Word for word, repeat the lines of the records from the one containing "898 528 876" through the last line, both included.

━━ EXCERPTED DATA

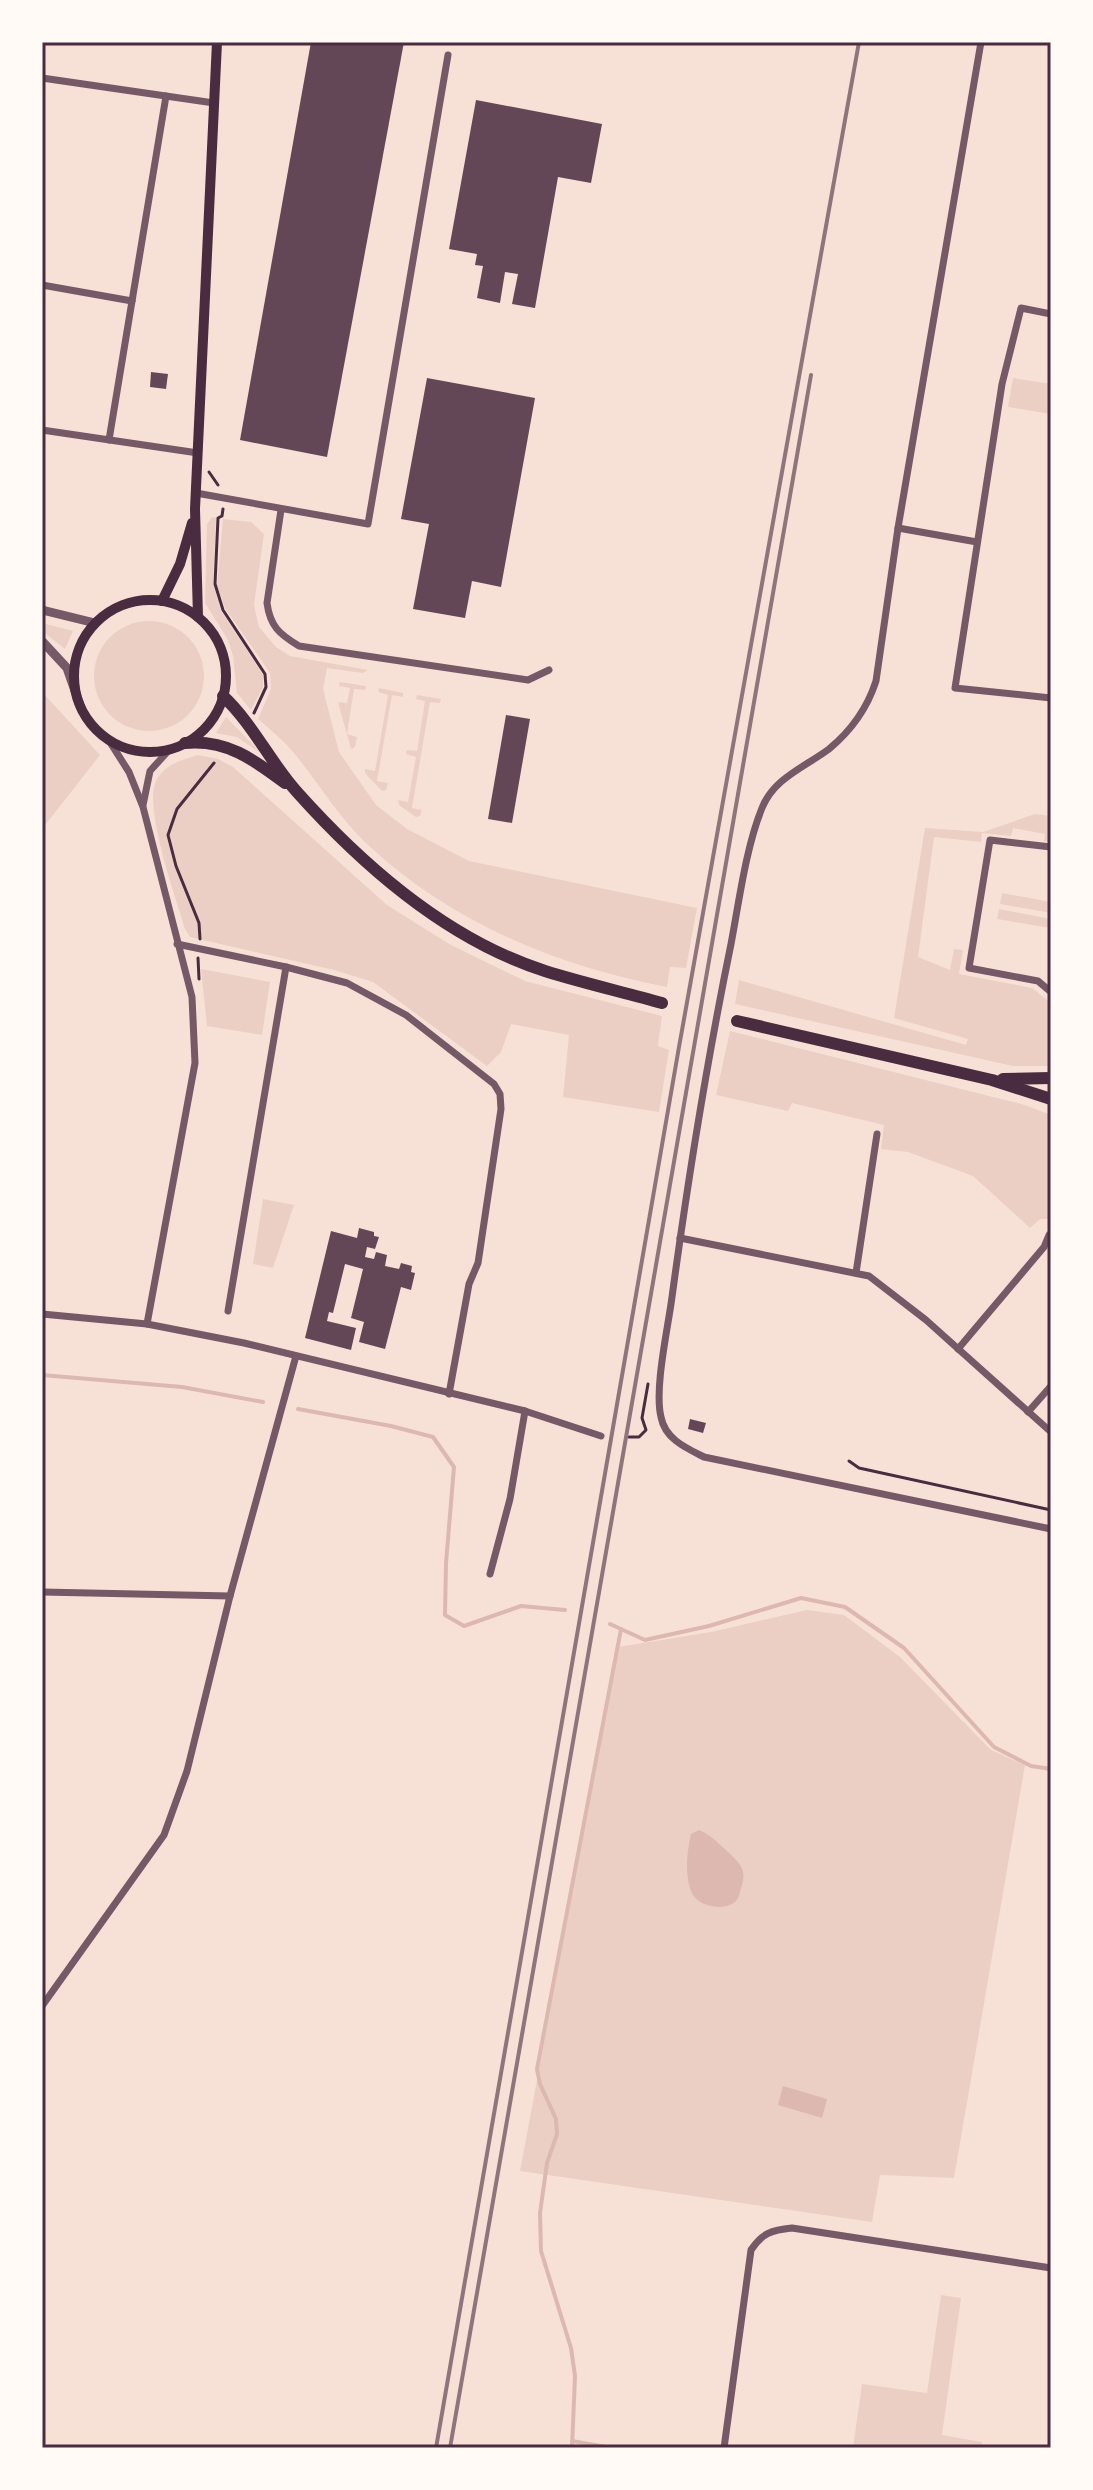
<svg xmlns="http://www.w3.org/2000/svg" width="1093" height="2490" viewBox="0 0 1093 2490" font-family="'PT Sans',sans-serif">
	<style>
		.green { fill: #ebcfc5 }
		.water { fill: #dcb8b0 }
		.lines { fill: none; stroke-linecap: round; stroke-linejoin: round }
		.stream { stroke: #dcb8b0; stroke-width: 4 }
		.building { fill: #644757 }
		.path { stroke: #4a2c40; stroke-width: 3 }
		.minor { stroke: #755966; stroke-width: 7 }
		.tertiary { stroke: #755966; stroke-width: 9 }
		.secondary { stroke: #4a2c40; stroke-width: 10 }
		.trunk { stroke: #4a2c40; stroke-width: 12 }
		.rail { stroke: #8f747c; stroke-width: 4 }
		.neatline { fill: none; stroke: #4a2c40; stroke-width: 3 }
	</style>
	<rect width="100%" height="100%" fill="#f7e1d7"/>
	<g class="green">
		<path d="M1013 378 1051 384V414L1008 407Z"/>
		<path d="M212 517 216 518 213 584 221 611 263 675V687L251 710 237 693 233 656 228 640 205 603 207 524Z"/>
		<path d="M223 519 251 522 264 534 254 605 259 627 276 647 290 656 368 670 363 673 327 668 323 689 339 752 376 805 407 829 469 861 697 908 686 968 670 967 667 987C556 966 450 922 367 844 335 814 315 776 286 744 277 735 267 727 258 719L271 689 270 673 225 608 217 586Z"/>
		<circle cx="149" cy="676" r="55"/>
		<path d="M42 623 73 631 65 649 42 631Z"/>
		<path d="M340 682 366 686 365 690 354 689 347 734 357 737 355 747 351 749 338 702 347 703 350 688 339 686Z"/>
		<path d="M379 688 403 693V697L392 695 377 781 388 783 386 790 382 791 365 773V769L375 771 388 695 378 692Z"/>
		<path d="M42 692 100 755 42 829Z"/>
		<path d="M417 695 441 699 440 703 430 702 412 808 422 810 420 816 416 817 399 805 398 800 408 802 416 757 406 754 407 750 417 751 425 701 416 699Z"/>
		<path d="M226 717 262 754 237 737 216 733Z"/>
		<path d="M198 755 218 759 233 767 387 905 451 945 525 981 662 1016 658 1046 669 1050 659 1112 563 1097 569 1035 511 1024 501 1052 487 1066 373 982 334 970 190 937 185 929C176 899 143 806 156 781 165 764 181 760 198 755Z"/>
		<path d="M1035 814 1051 816V842L1044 841 1045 834 1013 828 1011 836 982 833 981 842 934 837 918 957 950 970 954 949 963 950 959 974 1032 988 1051 1003V1066H1013L735 1004 739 980 966 1045 968 1039 894 1018 925 828 983 832Z"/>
		<path d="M1002 893 1051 902V913L1000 904Z"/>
		<path d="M999 909 1051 919V928L997 919Z"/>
		<path d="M201 969 270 982 262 1035 207 1026Z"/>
		<path d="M730 1031 1025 1105 1051 1115V1219H1040L1030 1228 973 1176 908 1152 881 1149 884 1125 792 1103 788 1111 716 1095Z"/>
		<path d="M263 1199 294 1205 273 1268 253 1264Z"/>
		<path d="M807 1610 844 1615 900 1657 991 1750 1025 1765 954 2178 880 2175 872 2222 520 2171 618 1647 711 1632Z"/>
		<path d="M941 2295 961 2298 942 2435 982 2442 981 2448H853L862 2384 927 2393Z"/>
	</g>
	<g class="water">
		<path d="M699 1830C711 1835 718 1843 728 1852 740 1863 748 1871 741 1888 740 1892 739 1896 737 1900 727 1912 700 1907 693 1895 684 1878 687 1851 691 1834Z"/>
		<path d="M783 2086 827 2099 822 2118 778 2105Z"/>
	</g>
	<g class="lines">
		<g class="stream">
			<path d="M42 1375 182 1387 263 1402"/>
			<path d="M298 1409 391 1426 433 1437 454 1467 446 1563 445 1615 464 1626 521 1606 565 1610"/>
			<path d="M610 1624 645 1640 709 1626 801 1598 845 1607 904 1648 994 1747 1031 1766 1051 1769"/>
			<path d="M572 2441 612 2448"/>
			<path d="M572 2448 575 2376 571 2348 541 2251 540 2213 547 2163 557 2134 556 2119 540 2084 537 2069 621 1629"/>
		</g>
	</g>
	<g class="building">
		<path d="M311 42H404L327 457 240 440Z"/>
		<path d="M476 100 602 124 591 183 558 177 535 308 512 304 518 274 505 272 500 303 477 298 483 266 475 265 477 254 449 249Z"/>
		<path d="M151 372 168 374 166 389 150 387Z"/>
		<path d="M427 378 535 398 501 587 472 581 465 618 413 609 429 524 401 519Z"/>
		<path d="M506 715 530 719 512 823 488 819Z"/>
		<path d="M359 1228 374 1232V1236L379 1237 375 1249 367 1247 365 1257 374 1259 376 1252 387 1255 385 1266 399 1269 401 1263 412 1266 411 1272 415 1273 411 1290 401 1287 385 1349 359 1342 364 1322 351 1318 363 1269 345 1264 333 1313 329 1312 327 1321 356 1328 351 1350 305 1338 331 1231 357 1238Z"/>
		<path d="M690 1419 706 1423 703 1433 688 1429Z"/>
	</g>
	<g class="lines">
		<g class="path">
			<path d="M209 472 218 485"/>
			<path d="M223 509 222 516 218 518 215 584 223 610 265 674 266 687 254 713"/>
			<path d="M200 939 199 923 176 866 168 835 177 809 214 763"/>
			<path d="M198 958 199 979"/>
			<path d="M629 1437H639L646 1430 642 1418 648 1384"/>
			<path d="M849 1461 859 1468 1051 1510"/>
		</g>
		<g class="minor">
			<path d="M981 42 898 528 876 681C867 709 852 730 829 749 805 767 774 778 762 808 746 847 739 902 731 944 707 1061 688 1179 672 1297 668 1328 654 1389 661 1417 665 1439 686 1448 704 1457L1051 1529"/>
			<path d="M42 78 214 103"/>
			<path d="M42 285 132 301"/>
			<path d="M1051 314 1021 308 1002 384 955 688 1051 698"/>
			<path d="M42 430 198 453"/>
			<path d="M109 440 166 96"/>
			<path d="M196 493 368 524 448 55"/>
			<path d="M281 510 267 603C270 626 279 634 299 646L528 680 549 670"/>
			<path d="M898 528 977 542"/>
			<path d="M108 739 129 772 143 807 192 997 195 1063 147 1324"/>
			<path d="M143 805 150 771 170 749"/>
			<path d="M1051 847 990 840 969 968 1038 981 1051 992"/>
			<path d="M177 944 286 967 347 983 406 1015 494 1084 500 1094 501 1109 478 1263 469 1284 449 1394"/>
			<path d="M680 1238 869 1276 926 1320 1051 1432"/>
			<path d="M856 1273 877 1134"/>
			<path d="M228 1311 286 967"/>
			<path d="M42 1314 147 1324 244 1343 525 1411 601 1436"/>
			<path d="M958 1349 1044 1247 1049 1235"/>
			<path d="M1028 1412 1051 1386"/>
			<path d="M490 1574 510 1499 525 1411"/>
			<path d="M42 1592 230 1596"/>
			<path d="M42 2006 164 1835 187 1771 230 1596 296 1356"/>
			<path d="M724 2448 751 2250C762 2233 772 2230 792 2228L1051 2268"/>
		</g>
		<g class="tertiary">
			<path d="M42 610 95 623"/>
			<path d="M42 641 67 668 81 708"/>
		</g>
		<g class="secondary">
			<circle cx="150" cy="676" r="76"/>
			<path d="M162 601 180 564 192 523"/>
			<path d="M198 617 195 509 217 42"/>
		</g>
		<g class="trunk">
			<path d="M223 696C253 724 270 762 297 792 364 867 448 940 545 971 583 983 623 992 662 1003"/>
			<path d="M185 743C226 739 253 759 285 783"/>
			<path d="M737 1021 992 1080 1051 1099"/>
			<path d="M1003 1079 1051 1078"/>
		</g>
		<g class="rail">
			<path d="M436 2448 679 1047 859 42"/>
			<path d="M450 2448 811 375"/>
		</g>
	</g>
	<rect width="1093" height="2490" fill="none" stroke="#fffaf5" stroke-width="88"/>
	<rect x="44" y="44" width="1005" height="2402" class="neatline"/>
</svg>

━━━━

## [SOLUTION TO THIS EXERCISE]
			<path d="M981 42 898 528 876 681C867 709 852 730 829 749 805 767 774 778 762 808 746 847 739 902 731 944 707 1061 688 1179 672 1297 668 1328 654 1389 661 1417 665 1439 686 1448 704 1457L1051 1529"/>
			<path d="M42 78 214 103"/>
			<path d="M42 285 132 301"/>
			<path d="M1051 314 1021 308 1002 384 955 688 1051 698"/>
			<path d="M42 430 198 453"/>
			<path d="M109 440 166 96"/>
			<path d="M196 493 368 524 448 55"/>
			<path d="M281 510 267 603C270 626 279 634 299 646L528 680 549 670"/>
			<path d="M898 528 977 542"/>
			<path d="M108 739 129 772 143 807 192 997 195 1063 147 1324"/>
			<path d="M143 805 150 771 170 749"/>
			<path d="M1051 847 990 840 969 968 1038 981 1051 992"/>
			<path d="M177 944 286 967 347 983 406 1015 494 1084 500 1094 501 1109 478 1263 469 1284 449 1394"/>
			<path d="M680 1238 869 1276 926 1320 1051 1432"/>
			<path d="M856 1273 877 1134"/>
			<path d="M228 1311 286 967"/>
			<path d="M42 1314 147 1324 244 1343 525 1411 601 1436"/>
			<path d="M958 1349 1044 1247 1049 1235"/>
			<path d="M1028 1412 1051 1386"/>
			<path d="M490 1574 510 1499 525 1411"/>
			<path d="M42 1592 230 1596"/>
			<path d="M42 2006 164 1835 187 1771 230 1596 296 1356"/>
			<path d="M724 2448 751 2250C762 2233 772 2230 792 2228L1051 2268"/>
		</g>
		<g class="tertiary">
			<path d="M42 610 95 623"/>
			<path d="M42 641 67 668 81 708"/>
		</g>
		<g class="secondary">
			<circle cx="150" cy="676" r="76"/>
			<path d="M162 601 180 564 192 523"/>
			<path d="M198 617 195 509 217 42"/>
		</g>
		<g class="trunk">
			<path d="M223 696C253 724 270 762 297 792 364 867 448 940 545 971 583 983 623 992 662 1003"/>
			<path d="M185 743C226 739 253 759 285 783"/>
			<path d="M737 1021 992 1080 1051 1099"/>
			<path d="M1003 1079 1051 1078"/>
		</g>
		<g class="rail">
			<path d="M436 2448 679 1047 859 42"/>
			<path d="M450 2448 811 375"/>
		</g>
	</g>
	<rect width="1093" height="2490" fill="none" stroke="#fffaf5" stroke-width="88"/>
	<rect x="44" y="44" width="1005" height="2402" class="neatline"/>
</svg>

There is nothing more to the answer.